The difference comes, Wesley said, in why they do these things. The almost Christian is trying to be good enough to earn God's love and his forgiveness. He or she believes that just a little bit more work or just a little bit more effort will get them across the finish line. Wesley knew this belief quiet well -- he would have said that from his early adult years through the Aldersgate experience, he would have been much more an almost Christian than an altogether one. He would rise before dawn to pray and he put himself through a long and miserable sea-voyage in order to try to minister to American Indians in South Carolina. He kept a journal that assessed his spiritual state every 15 minutes during the day.
But, as he pointed out more than once, such efforts brought him no peace.

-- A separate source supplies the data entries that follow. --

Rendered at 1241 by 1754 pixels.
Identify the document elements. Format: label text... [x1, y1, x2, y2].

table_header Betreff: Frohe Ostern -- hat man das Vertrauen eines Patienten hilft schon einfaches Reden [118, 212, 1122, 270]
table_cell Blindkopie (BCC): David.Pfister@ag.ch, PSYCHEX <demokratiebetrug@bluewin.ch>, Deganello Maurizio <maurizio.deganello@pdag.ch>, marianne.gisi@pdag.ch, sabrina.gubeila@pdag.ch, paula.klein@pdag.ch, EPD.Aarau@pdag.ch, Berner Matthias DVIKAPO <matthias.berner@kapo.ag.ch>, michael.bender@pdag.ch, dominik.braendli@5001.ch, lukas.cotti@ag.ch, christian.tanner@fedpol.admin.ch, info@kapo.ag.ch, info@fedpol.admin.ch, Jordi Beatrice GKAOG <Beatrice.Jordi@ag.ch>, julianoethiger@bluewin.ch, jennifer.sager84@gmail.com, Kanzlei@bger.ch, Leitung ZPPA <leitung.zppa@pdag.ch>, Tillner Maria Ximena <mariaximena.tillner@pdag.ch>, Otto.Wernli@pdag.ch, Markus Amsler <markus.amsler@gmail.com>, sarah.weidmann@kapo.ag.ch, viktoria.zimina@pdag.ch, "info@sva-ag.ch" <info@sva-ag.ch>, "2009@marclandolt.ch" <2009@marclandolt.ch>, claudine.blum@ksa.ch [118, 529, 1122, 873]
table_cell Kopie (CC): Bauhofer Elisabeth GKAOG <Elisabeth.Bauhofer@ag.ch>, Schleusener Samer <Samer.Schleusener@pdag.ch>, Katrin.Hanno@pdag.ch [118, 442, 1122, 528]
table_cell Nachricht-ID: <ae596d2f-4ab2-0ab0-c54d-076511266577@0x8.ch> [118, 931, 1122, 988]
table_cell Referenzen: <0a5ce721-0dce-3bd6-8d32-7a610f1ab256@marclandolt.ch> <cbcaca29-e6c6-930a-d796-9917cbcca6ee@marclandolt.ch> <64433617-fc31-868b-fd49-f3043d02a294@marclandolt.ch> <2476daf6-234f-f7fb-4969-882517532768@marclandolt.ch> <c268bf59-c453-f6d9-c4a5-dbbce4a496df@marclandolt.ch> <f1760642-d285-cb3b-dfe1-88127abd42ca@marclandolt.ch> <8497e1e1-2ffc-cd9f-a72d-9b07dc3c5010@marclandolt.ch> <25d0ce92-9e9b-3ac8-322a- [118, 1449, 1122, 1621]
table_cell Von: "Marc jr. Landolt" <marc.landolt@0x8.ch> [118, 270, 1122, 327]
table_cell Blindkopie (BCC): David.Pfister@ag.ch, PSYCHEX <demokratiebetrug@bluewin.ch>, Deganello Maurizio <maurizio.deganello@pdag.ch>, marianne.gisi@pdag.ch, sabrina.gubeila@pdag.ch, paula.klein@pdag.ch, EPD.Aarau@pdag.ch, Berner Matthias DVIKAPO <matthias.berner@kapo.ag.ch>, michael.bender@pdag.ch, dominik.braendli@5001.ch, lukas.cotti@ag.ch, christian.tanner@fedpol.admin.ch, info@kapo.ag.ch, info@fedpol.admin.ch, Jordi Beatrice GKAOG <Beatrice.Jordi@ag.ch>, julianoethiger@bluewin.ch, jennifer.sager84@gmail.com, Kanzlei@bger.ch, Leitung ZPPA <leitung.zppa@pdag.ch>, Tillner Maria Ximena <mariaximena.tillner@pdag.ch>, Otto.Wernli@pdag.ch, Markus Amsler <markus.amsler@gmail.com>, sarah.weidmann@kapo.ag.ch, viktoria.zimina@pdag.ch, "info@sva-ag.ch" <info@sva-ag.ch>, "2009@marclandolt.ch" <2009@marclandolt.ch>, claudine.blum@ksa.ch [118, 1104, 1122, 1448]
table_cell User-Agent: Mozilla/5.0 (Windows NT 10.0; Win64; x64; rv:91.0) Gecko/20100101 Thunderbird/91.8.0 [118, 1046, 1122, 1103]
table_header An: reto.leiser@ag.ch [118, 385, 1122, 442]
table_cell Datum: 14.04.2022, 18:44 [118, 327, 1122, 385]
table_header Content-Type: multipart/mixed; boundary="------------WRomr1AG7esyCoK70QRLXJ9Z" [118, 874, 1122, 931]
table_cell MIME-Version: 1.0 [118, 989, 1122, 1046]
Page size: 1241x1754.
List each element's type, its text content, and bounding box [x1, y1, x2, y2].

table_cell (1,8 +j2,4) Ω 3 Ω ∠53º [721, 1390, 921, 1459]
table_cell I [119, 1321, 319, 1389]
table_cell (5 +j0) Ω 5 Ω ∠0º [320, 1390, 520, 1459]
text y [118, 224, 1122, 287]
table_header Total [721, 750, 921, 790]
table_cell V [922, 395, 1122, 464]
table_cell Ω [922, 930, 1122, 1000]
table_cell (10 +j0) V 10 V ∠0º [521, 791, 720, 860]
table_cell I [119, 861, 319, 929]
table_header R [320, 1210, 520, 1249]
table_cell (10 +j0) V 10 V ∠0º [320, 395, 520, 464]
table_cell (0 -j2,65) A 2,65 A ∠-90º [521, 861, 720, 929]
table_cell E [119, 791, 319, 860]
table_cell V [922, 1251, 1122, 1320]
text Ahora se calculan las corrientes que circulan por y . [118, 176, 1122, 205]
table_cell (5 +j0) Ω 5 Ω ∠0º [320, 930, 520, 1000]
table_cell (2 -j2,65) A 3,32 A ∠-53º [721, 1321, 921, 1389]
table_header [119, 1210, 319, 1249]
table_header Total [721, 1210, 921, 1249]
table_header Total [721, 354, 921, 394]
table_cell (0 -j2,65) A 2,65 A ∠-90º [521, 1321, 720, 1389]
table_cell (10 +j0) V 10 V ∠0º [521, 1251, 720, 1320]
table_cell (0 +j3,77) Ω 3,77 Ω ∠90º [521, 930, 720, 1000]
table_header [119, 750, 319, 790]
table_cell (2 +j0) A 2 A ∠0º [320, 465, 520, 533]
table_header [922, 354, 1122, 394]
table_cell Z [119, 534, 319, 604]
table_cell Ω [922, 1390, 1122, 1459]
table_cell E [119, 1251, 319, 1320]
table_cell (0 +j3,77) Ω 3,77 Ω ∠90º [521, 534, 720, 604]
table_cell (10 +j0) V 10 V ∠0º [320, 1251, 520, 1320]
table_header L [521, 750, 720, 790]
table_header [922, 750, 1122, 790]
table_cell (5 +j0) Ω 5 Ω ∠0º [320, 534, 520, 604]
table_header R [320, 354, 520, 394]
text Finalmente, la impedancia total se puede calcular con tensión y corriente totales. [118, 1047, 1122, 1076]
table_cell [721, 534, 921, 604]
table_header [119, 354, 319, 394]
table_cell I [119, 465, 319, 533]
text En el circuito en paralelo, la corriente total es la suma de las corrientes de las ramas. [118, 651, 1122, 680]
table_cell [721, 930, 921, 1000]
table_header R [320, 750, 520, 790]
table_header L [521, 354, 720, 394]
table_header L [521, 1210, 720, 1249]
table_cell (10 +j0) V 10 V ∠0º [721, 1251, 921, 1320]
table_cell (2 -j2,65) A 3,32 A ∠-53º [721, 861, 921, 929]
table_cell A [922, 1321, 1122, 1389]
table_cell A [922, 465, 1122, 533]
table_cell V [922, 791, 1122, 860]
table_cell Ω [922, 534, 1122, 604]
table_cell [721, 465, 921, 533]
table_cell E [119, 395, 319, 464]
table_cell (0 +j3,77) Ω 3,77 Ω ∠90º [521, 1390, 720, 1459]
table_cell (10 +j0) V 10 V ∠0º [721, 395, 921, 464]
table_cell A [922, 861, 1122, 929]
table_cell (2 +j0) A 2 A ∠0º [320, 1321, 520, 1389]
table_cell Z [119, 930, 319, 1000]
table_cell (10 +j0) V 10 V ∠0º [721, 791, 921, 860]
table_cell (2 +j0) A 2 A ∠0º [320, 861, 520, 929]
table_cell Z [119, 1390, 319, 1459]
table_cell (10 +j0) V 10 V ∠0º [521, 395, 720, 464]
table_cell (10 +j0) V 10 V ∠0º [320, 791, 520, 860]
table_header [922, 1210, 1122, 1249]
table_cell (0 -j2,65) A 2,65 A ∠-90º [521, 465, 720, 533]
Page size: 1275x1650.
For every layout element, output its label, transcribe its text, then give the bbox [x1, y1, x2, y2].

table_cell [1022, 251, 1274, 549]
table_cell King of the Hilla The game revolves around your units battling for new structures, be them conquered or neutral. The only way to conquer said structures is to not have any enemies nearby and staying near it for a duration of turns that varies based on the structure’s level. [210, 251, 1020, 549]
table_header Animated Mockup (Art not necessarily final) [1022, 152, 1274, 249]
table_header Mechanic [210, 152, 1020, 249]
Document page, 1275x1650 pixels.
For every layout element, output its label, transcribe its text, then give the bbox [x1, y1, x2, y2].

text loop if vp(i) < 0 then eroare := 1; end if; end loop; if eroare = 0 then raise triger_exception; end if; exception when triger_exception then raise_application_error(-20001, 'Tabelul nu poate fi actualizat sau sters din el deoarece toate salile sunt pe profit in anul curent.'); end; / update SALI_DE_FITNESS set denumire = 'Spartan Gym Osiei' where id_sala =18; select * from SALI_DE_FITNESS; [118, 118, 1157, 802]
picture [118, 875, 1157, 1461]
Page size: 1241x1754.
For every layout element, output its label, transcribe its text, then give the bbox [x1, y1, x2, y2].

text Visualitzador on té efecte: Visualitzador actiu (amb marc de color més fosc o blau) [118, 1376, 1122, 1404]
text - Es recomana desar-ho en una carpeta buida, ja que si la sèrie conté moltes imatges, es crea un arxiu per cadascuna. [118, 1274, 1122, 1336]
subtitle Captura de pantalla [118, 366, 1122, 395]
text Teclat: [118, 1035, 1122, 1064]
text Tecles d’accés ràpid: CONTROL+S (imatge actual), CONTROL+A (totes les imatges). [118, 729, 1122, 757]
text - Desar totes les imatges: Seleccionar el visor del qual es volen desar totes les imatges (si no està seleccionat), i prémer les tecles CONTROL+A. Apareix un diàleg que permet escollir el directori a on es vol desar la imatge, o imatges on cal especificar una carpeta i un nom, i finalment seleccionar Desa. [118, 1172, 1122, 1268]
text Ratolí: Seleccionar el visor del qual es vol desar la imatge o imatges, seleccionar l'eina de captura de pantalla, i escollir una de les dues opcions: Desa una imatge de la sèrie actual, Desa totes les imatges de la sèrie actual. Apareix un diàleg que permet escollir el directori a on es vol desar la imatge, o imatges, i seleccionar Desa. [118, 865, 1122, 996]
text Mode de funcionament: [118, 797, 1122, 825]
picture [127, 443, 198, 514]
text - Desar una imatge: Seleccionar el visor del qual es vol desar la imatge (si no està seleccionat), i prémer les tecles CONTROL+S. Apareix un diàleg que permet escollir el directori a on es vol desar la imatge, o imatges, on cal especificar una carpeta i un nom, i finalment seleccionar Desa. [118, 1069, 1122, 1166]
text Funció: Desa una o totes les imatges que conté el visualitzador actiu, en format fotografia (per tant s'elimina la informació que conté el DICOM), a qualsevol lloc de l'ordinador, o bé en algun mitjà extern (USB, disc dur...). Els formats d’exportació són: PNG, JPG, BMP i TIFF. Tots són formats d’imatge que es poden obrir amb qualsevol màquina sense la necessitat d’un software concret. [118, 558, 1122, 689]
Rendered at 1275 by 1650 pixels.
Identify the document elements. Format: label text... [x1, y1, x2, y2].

He was constantly trying to earn God's favor but he never received any signs God approved of what he did, so he tried harder, which didn't work either. The peace his Moravian fellow-travelers had shown in the face of a dangerous storm eluded him. The Aldersgate experience, in which Wesley said he felt his heart "strangely warmed" and a direct experience God loved him and forgiven his sins, showed him the difference.
Altogether Christians do what they do not to get God to love them, but because God loves them. They live their lives dedicated to God out of thanksgiving.
You can see what kind of difference this would make. If I believe that I'm almost a Christian and if I just do a little bit more I'll cross the finish line, then I'm always wondering if I've done enough or if I've slipped back below it. If God requires me, like Jesus says, to make sure everything I do and say shows the most love for God and the most love for my neighbor possible, I can never be sure I've done that right. Who couldn't look back on something he or she did a week ago without wondering if there was a way to better display love of God and neighbor in that situation? There may be some great works done in such a way of living, but there is no peace.
But if we live our lives knowing that God loves us, that the sacrifice of his Son was made on our behalf to do what we couldn't do, then we can know our failures don't disqualify us. They are forgiven even as all our sins are forgiven. We regret the shortfall and we try to do better next time and ask forgiveness for the error, but we know it doesn't break the grace God has offered us. In that way of living we find the peace we never will when we try on our own.
The irony is that it's harder to be an almost Christian than an altogether one -- all our efforts can't earn what God freely offers.